> **Written task 1**
Rewrite the book recommendation from "Watch News &" through "9 and older)", swapping "summer" for "fall".
> **Written task 2**
Answer these questions from the book recommendation:
(a) What age range of young readers do the weekly recommendations target?
(b) What name do the girls give their team?
(c) What does Ananka Fishbein see open up near her parents' apartment?
> **Written task 3**
List every expert skill the book recommendation attributes to the team of girls.

Watch News & Notes each week this summer for a featured book recommendation for young readers ages 7 to 17.
 
"Kiki Strike: Inside the Shadow City" and "Kiki Strike: The Empress's Tomb" by Kirsten Miller (Bloomsbury USA Children's Books, 9781599900926 and 9781599900476, $7.95 and $16.95, for ages 9 and older)
 
The Kiki Strike books are a smart, exciting blend of Nancy Drew and Indiana Jones, and they star a crack team of six fearless, talented girls with expert skills in chemistry, kung-fu, computer-hacking, and disguise. The girls call themselves the Bank Street Irregulars, and together they explore secret sunken cities, seek out fabled lost treasures, and solve New York City's most puzzling mysteries.
 
The stories begin when Ananka Fishbein sees a sinkhole open up near her parents' New York City apartment. Ananka pokes inside and discovers that New York rests atop a hidden shadow city of twisting passageways and forgotten rooms. She also soon meets Kiki Strike, a pale, mysterious girl who seems to know much, much more than Ananka does about this forgotten underworld. Ananka and Kiki gather allies and set about investigating the shadow city and the unknown enemies hiding there and planning to attack the city above.

> **Excerpted records**
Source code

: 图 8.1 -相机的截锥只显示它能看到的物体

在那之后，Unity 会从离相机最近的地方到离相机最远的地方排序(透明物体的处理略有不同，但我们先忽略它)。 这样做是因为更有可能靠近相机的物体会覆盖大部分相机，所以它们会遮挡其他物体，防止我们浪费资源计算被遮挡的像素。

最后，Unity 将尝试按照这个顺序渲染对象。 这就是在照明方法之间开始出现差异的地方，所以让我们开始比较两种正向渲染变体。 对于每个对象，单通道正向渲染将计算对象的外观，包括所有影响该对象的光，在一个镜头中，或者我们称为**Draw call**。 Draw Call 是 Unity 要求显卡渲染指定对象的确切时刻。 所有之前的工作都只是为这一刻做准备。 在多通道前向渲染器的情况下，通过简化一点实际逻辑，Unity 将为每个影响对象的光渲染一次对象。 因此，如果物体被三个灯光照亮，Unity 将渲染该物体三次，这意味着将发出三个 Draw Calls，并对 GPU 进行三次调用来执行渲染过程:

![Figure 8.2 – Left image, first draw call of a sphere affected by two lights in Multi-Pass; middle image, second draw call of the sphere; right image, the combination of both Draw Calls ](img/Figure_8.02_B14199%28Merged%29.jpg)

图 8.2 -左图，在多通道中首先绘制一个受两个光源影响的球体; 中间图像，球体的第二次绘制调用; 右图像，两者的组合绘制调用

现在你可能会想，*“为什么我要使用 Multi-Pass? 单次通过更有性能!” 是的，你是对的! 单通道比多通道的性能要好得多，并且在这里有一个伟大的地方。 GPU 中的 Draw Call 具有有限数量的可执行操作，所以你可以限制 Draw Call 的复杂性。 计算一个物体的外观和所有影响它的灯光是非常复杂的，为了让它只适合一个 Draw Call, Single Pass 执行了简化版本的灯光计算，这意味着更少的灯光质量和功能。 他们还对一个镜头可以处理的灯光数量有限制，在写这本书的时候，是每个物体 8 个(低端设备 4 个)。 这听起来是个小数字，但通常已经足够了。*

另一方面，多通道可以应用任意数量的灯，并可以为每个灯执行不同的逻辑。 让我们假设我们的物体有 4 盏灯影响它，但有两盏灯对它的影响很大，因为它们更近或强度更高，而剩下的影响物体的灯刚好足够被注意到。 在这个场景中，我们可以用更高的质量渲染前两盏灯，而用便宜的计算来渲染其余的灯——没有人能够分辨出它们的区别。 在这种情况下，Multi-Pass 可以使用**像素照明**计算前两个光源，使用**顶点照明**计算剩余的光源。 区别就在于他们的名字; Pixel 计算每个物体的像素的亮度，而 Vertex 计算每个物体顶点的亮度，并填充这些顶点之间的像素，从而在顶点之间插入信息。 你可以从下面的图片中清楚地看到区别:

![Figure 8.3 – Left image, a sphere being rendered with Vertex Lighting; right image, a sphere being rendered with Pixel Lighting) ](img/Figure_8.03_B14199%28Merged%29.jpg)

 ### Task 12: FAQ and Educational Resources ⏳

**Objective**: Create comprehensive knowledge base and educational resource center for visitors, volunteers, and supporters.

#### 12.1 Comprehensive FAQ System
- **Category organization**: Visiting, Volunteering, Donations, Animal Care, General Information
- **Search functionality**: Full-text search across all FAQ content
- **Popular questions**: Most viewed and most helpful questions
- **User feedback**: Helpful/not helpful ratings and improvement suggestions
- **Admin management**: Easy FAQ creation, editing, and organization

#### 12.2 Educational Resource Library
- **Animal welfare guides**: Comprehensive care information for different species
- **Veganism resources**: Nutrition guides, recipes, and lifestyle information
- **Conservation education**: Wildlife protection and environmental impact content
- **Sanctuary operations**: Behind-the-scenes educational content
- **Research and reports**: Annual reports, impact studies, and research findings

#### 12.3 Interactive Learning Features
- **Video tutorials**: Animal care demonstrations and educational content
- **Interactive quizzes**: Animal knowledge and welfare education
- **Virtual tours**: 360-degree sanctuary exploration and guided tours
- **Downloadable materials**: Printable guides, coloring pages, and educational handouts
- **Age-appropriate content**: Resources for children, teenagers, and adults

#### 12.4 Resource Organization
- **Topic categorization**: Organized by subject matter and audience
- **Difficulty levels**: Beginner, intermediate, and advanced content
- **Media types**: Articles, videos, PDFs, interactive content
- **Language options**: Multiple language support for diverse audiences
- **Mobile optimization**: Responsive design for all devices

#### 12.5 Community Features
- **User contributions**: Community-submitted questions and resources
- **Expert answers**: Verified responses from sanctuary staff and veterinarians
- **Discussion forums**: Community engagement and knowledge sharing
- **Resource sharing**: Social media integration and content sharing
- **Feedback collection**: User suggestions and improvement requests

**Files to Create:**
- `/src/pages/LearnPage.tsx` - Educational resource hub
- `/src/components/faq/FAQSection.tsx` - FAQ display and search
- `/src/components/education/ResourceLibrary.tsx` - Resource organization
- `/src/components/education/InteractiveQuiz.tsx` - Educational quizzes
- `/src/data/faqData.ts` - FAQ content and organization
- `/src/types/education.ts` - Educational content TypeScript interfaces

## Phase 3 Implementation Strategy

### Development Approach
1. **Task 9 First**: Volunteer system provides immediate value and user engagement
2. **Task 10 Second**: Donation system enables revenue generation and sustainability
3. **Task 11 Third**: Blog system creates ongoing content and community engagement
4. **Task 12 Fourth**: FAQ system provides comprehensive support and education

* * *

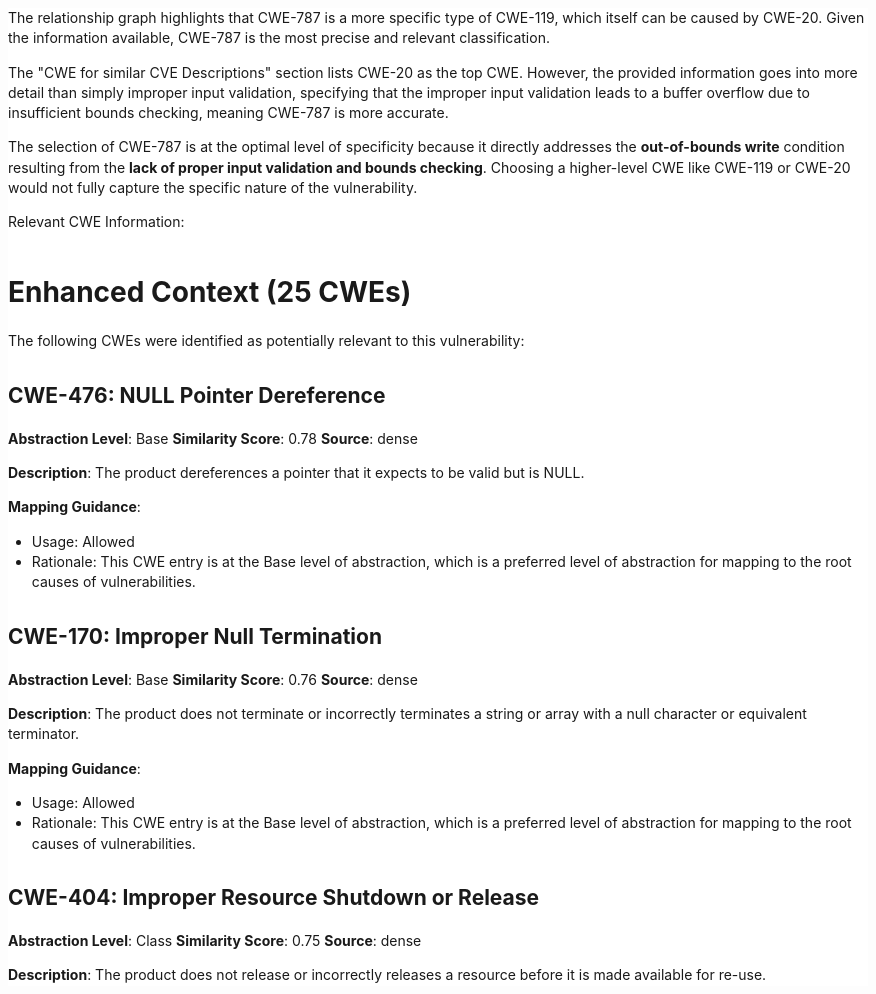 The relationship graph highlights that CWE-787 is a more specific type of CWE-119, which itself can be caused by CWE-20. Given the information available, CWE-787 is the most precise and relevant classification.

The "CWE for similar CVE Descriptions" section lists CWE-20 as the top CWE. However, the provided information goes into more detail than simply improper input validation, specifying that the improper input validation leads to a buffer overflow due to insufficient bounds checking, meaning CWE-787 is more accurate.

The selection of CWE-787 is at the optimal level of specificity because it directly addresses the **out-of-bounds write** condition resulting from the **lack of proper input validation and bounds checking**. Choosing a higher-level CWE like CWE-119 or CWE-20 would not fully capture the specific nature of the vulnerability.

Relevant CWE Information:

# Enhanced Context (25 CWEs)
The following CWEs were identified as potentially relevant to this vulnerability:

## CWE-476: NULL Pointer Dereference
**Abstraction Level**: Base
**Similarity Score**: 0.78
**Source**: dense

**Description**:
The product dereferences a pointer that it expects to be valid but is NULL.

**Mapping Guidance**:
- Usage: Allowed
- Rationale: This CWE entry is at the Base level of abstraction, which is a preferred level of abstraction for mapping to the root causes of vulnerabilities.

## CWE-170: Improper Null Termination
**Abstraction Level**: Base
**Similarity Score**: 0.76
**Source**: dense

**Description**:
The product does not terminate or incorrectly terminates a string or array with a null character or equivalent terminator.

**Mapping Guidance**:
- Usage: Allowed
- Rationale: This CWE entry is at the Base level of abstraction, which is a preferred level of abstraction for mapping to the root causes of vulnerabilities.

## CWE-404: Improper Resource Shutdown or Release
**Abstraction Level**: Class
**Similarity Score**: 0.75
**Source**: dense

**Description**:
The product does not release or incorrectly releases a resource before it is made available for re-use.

> **Expected answer 1**
Watch News & Notes each week this fall for a featured book recommendation for young readers ages 7 to 17.
 
"Kiki Strike: Inside the Shadow City" and "Kiki Strike: The Empress's Tomb" by Kirsten Miller (Bloomsbury USA Children's Books, 9781599900926 and 9781599900476, $7.95 and $16.95, for ages 9 and older)

> **Expected answer 2**
(a) Ages 7 to 17
(b) The Bank Street Irregulars
(c) A sinkhole

> **Expected answer 3**
chemistry
kung-fu
computer-hacking
disguise